Let that sink in for a minute.
Then ask yourself: How is this not seen as a national scandal? After all, even though "structurally deficient" doesn't necessarily mean "likely to collapse tomorrow," we have seen some major bridge collapses in recent years, and 63,000 is a lot of bridges. Collectively, these bridges are crossed 250 million times a day. So again, why is this not something the government is aggressively working to fix? Oh, wait:
With an ample boost in federal money, $100.2 billion was spent by governments on all levels in 2010 on capital improvements for the nation’s 604,493 bridges and 4.1 million miles of roads.
That sort of spending brought progress in the first decade of the 21st century, leading to a slight decline in the number of deficient bridges.

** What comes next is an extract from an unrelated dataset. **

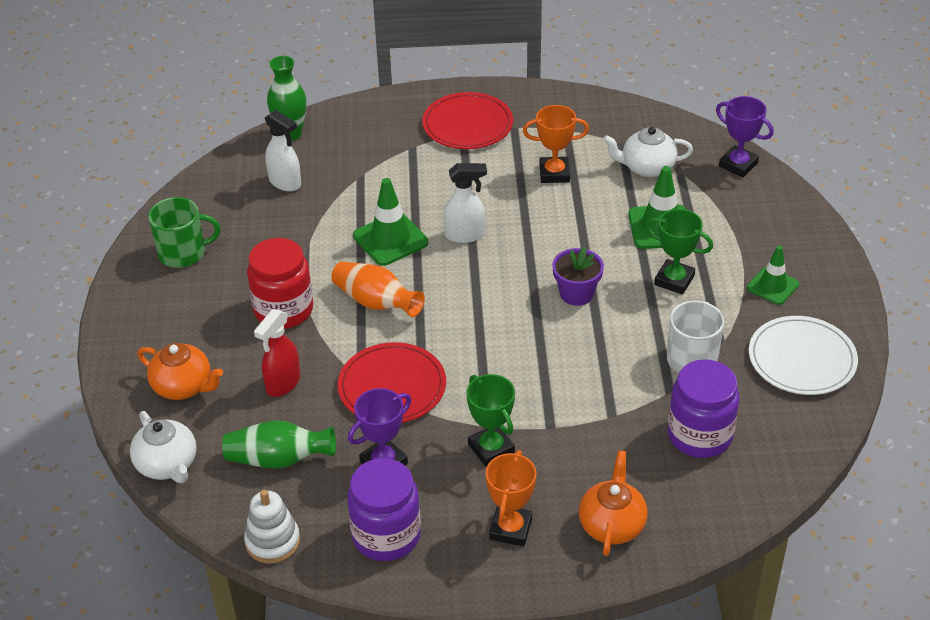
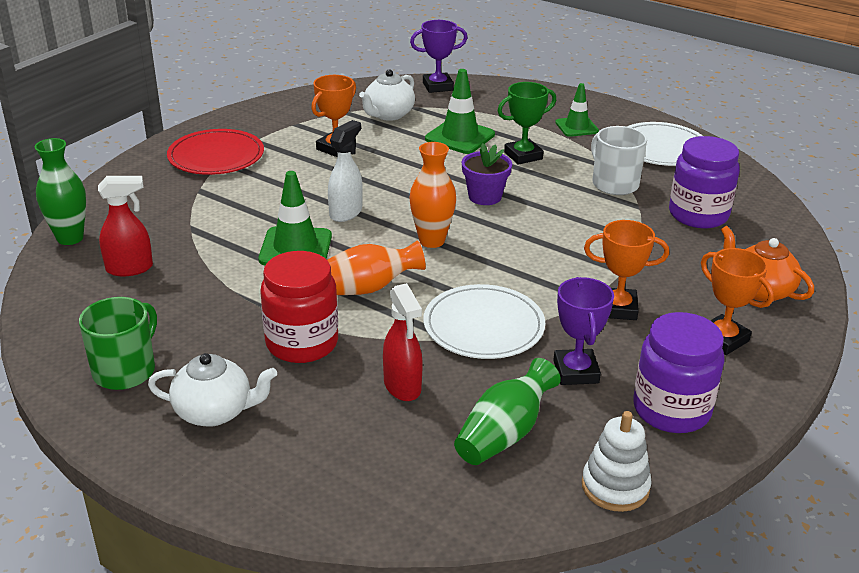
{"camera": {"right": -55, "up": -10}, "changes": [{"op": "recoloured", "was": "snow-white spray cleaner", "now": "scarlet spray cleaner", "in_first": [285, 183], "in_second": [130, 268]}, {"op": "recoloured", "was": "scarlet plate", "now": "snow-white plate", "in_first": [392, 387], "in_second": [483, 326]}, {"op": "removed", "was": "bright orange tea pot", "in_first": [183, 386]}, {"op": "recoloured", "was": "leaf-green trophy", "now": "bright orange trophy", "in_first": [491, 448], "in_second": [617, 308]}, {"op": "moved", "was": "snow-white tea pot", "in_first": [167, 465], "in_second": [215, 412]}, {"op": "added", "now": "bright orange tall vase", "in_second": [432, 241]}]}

But with much of the nation’s post-World War II infrastructure wearing out and the federal gas tax that built it steadily declining, experts say more than 1 trillion dollars of investment is need to shore it up.
That's right, it would require the government spending money to bring 63,000 bridges up to standard. Therefore, not only does it not rank at the top of the Republican priorities list, it's almost seen as some kind of outrage to suggest, even though it would be a major job creator. You don't put $1 trillion into bridges without taxing someone
, after all, and low taxes rank well above jobs on that Republican priorities list. Hey, maybe if Republicans cut our taxes enough, we'll be able to afford rowboats for when bridges become a weird 20th-century anachronism.
In the shorter term, the American Road and Transportation Builders Association suggests posting signs identifying bridges as structurally deficient. That's a great idea—want to bet politicians would get a lot more pressure on this issue if every time anyone crossed a structurally deficient bridge, they passed a sign labeling it as such?